═════ Zawartość materiału ═════

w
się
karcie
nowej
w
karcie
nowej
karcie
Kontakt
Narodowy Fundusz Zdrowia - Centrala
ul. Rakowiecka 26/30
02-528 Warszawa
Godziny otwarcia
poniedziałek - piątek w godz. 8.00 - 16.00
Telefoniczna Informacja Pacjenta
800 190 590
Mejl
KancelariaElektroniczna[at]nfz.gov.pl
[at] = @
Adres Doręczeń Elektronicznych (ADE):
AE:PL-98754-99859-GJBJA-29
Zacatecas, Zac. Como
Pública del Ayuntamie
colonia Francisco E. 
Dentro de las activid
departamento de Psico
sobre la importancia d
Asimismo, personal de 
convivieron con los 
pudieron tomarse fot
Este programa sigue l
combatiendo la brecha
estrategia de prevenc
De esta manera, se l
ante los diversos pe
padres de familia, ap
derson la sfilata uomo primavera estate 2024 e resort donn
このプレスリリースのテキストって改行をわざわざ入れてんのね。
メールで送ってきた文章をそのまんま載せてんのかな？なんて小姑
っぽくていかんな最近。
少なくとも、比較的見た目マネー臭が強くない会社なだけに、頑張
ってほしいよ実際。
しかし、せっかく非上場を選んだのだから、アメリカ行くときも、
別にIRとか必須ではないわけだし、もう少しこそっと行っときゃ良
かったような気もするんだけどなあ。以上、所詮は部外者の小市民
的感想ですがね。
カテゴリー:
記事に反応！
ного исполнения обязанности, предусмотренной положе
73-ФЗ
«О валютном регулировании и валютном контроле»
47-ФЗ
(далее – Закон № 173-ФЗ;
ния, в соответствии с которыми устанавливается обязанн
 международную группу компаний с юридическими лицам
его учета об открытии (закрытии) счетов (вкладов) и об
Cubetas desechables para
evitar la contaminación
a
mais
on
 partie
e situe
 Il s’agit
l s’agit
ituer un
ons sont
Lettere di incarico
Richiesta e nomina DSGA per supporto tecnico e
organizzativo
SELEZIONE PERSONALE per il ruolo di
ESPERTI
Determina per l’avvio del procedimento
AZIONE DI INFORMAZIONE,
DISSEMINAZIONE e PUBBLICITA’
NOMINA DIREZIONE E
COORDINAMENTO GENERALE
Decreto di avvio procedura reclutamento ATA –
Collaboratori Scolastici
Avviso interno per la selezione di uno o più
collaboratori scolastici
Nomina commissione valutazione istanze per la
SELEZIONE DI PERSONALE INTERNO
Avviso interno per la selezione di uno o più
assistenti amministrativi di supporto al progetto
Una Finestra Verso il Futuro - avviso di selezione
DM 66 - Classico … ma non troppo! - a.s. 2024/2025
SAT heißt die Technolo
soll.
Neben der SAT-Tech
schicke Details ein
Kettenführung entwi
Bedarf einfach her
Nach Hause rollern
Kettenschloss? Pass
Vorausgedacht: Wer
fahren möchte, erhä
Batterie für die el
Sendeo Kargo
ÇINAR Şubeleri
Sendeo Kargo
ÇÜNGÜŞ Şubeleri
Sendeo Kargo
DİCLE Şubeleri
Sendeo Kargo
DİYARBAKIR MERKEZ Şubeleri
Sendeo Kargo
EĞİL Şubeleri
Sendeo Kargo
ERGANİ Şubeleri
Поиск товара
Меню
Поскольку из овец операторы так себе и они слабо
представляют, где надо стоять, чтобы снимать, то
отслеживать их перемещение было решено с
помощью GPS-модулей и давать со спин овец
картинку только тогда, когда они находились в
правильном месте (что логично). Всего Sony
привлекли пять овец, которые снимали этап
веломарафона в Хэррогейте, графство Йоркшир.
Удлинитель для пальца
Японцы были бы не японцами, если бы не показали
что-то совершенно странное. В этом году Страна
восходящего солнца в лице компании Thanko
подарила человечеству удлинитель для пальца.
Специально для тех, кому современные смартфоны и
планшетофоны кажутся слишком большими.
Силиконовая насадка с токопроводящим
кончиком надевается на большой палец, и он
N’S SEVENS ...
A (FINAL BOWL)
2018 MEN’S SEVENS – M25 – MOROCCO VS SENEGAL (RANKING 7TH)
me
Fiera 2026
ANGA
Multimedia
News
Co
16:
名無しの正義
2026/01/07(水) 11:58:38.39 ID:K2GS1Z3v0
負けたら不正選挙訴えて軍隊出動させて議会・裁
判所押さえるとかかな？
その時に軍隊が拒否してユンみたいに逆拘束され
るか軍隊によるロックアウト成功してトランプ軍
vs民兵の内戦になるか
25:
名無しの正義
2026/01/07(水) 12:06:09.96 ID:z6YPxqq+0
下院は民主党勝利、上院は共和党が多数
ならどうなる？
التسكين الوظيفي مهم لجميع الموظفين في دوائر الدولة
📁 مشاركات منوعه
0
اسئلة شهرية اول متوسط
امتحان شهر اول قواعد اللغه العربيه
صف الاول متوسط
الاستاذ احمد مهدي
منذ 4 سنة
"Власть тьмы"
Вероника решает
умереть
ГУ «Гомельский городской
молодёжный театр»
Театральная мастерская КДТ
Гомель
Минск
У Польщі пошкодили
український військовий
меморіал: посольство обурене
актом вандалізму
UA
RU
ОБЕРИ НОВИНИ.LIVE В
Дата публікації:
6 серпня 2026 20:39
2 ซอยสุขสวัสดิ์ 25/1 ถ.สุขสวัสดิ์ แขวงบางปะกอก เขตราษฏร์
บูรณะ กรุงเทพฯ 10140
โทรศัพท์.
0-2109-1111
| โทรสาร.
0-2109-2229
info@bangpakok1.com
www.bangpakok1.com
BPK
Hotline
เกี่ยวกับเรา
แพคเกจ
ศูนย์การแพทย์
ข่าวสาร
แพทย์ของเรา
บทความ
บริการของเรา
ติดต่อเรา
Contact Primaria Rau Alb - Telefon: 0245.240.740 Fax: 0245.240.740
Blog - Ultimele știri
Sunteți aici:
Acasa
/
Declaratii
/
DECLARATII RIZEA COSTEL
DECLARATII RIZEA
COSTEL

═════

▶ [Cel zadania]: Zamień "Godziny otwarcia" na "Godziny pracy" w materiale od samego początku aż do wiersza z "estrategia de prevenc" włącznie. Podaj ten fragment jeszcze raz, resztę zostawiając bez zmian.

▶ [Rozwiązanie zadania]:
w
się
karcie
nowej
w
karcie
nowej
karcie
Kontakt
Narodowy Fundusz Zdrowia - Centrala
ul. Rakowiecka 26/30
02-528 Warszawa
Godziny pracy
poniedziałek - piątek w godz. 8.00 - 16.00
Telefoniczna Informacja Pacjenta
800 190 590
Mejl
KancelariaElektroniczna[at]nfz.gov.pl
[at] = @
Adres Doręczeń Elektronicznych (ADE):
AE:PL-98754-99859-GJBJA-29
Zacatecas, Zac. Como
Pública del Ayuntamie
colonia Francisco E. 
Dentro de las activid
departamento de Psico
sobre la importancia d
Asimismo, personal de 
convivieron con los 
pudieron tomarse fot
Este programa sigue l
combatiendo la brecha
estrategia de prevenc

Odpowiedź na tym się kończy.